Recently, the University of Massachusetts Boston’s Sustainable Solutions Lab has been working on a barrier wall that will protect Boston Harbor. This wall is a cautionary measure in response to Hurricanes Harvey and Irma.
According to the Sustainable Solutions Lab, sea levels of Boston Harbor have risen. WCVB reported this week that a climate report by the city of Boston is predicting Boston Harbor to experience a rise of eight inches within the next ten years. Mayor Marty Walsh recently told the Boston Herald that “if [the city of Boston] got hit with a storm like this, if Harvey hit Boston Harbor, we are wiped out as a city.”
The current UMass Boston project, which is still in development, is led by Professor Paul Kirchen from the School for the Environment. The project specifically plans to construct three harbor barriers to protect Boston Harbor and its neighboring communities.
WBUR was able to get an outline of the university’s extended plan for the Harbor. According to their article, the first planned barrier is expected to stretch from Logan Airport to Castle Island, meant to protect town homes from flooding. The second barrier is set to run from Deer Island to Quincy and is meant to also protect local families. The third proposed harbor barrier is planned to wall in Boston’s neighboring towns like Quincy and Hull. According to the research team’s report, the outermost layer of the walls would help to protect the city from flood risk.

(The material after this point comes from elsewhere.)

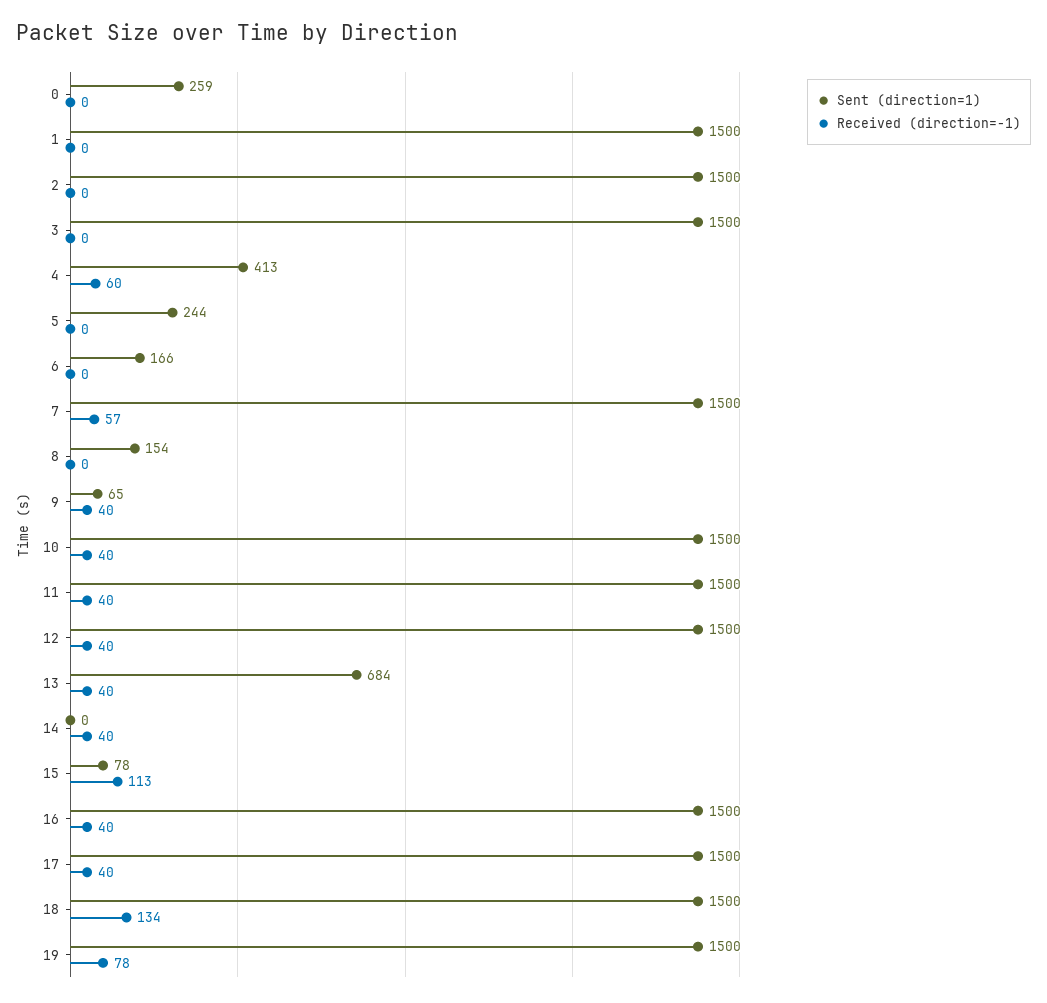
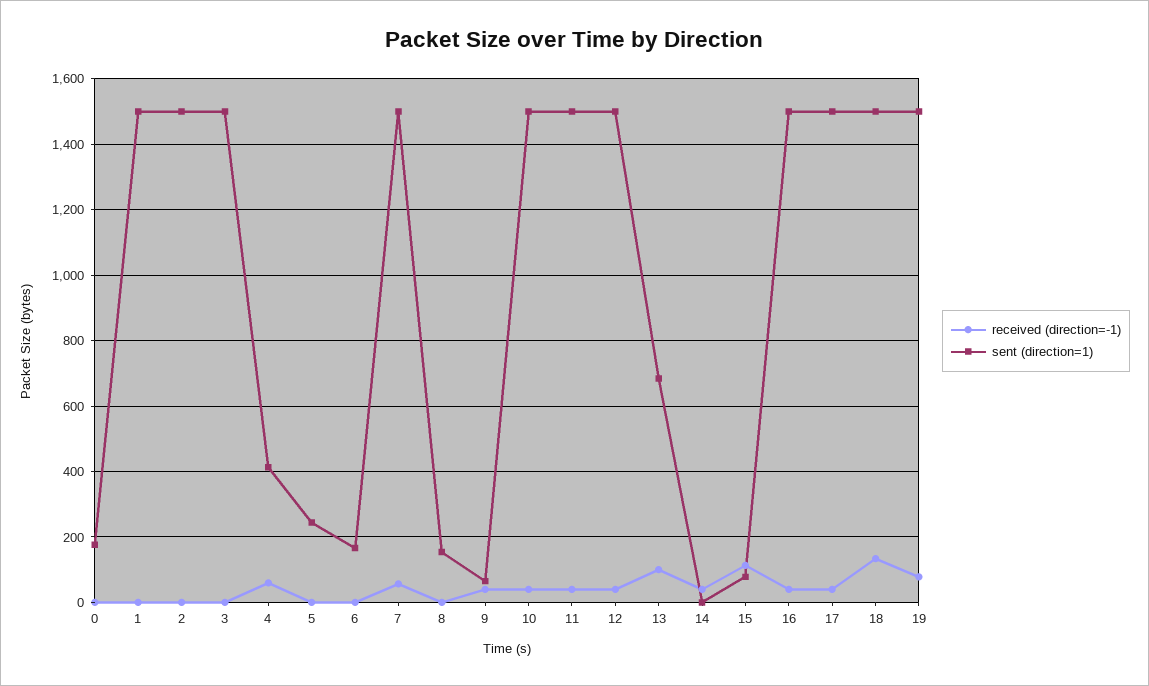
Sent (direction=1), 0: 259 -> 180
Received (direction=-1), 13: 40 -> 100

The University’s current project will require funding and, according to UMass Boston Professor of Marine Biology Lucy Lockwood, it is still unclear as to what the predicted budget may be. The Boston Herald reported earlier this month that the predicted cost of the project is $10 billion, but UMass Boston has yet to confirm budgeting since plans are still in progress.
Team members on the Harbor Barrier Project are not making any promises to local Boston Harbor residents. But, according to Lockwood, the project, in addition to protecting the city, is expected to potentially preserve Boston Harbor’s ecosystem as well. Lockwood told WBUR earlier this month, of the harbor walls, “How can we learn to create them such that they are a healthy, robust, resilient, functioning ecosystem,” she said, “just as if to say they were, say, a natural rocky shoreline?”
Environmental engineer Bob Daylor from Tetra Tech in Marlborough is also currently working on the project with UMass Boston researchers. According to Daylor in his interview with WBUR, the science behind the team’s Harbor Barrier Plan is accurate and promising: “The science says it’s going to happen and the question is, does anyone act or do we wait till Sandy happens? Or do we act proactively to try to avoid those losses?” He added that many times in the past, the U.S. has only waited for disasters to happen.
The UMass Boston Harbor Barrier Project is expected to release a final report that outlines their hypothesized barriers and their functionality and feasibility this upcoming December.